The problem: Show every line of the records that contains the word "İnsan". Letter case matters.

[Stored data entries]
● ● ●
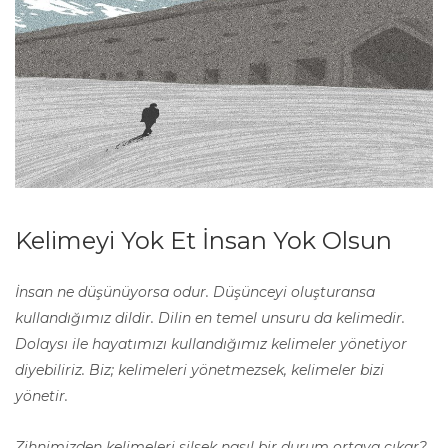
Kelimeyi Yok Et İnsan Yok Olsun
İnsan ne düşünüyorsa odur. Düşünceyi oluşturansa
kullandığımız dildir. Dilin en temel unsuru da kelimedir.
Dolaysı ile hayatımızı kullandığımız kelimeler yönetiyor
diyebiliriz. Biz; kelimeleri yönetmezsek, kelimeler bizi
yönetir.
Zihnimizden kelimeleri silsek nasıl bir durum ortaya çıkar?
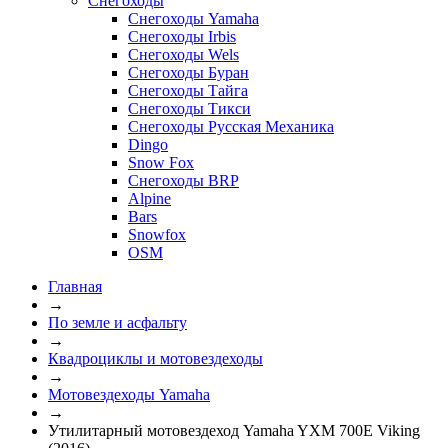
Снегоходы
Снегоходы Yamaha
Снегоходы Irbis
Снегоходы Wels
Снегоходы Буран
Снегоходы Тайга
Снегоходы Тикси
Снегоходы Русская Механика
Dingo
Snow Fox
Снегоходы BRP
Alpine
Bars
Snowfox
OSM
Главная
→
По земле и асфальту
→
Квадроциклы и мотовездеходы
→
Мотовездеходы Yamaha
→
Утилитарный мотовездеход Yamaha YXM 700E Viking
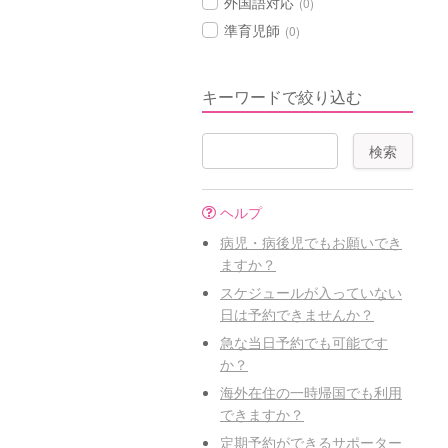
外国語対応
(0)
準育児師
(0)
キーワードで絞り込む
ヘルプ
病児・病後児でもお願いでき
ますか？
スケジュールが入っていない
日は予約できませんか？
急な当日予約でも可能です
か？
海外在住の一時帰国でも利用
できますか？
定期予約ができるサポーター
● ● ●
Output below:
Kelimeyi Yok Et İnsan Yok Olsun
İnsan ne düşünüyorsa odur. Düşünceyi oluşturansa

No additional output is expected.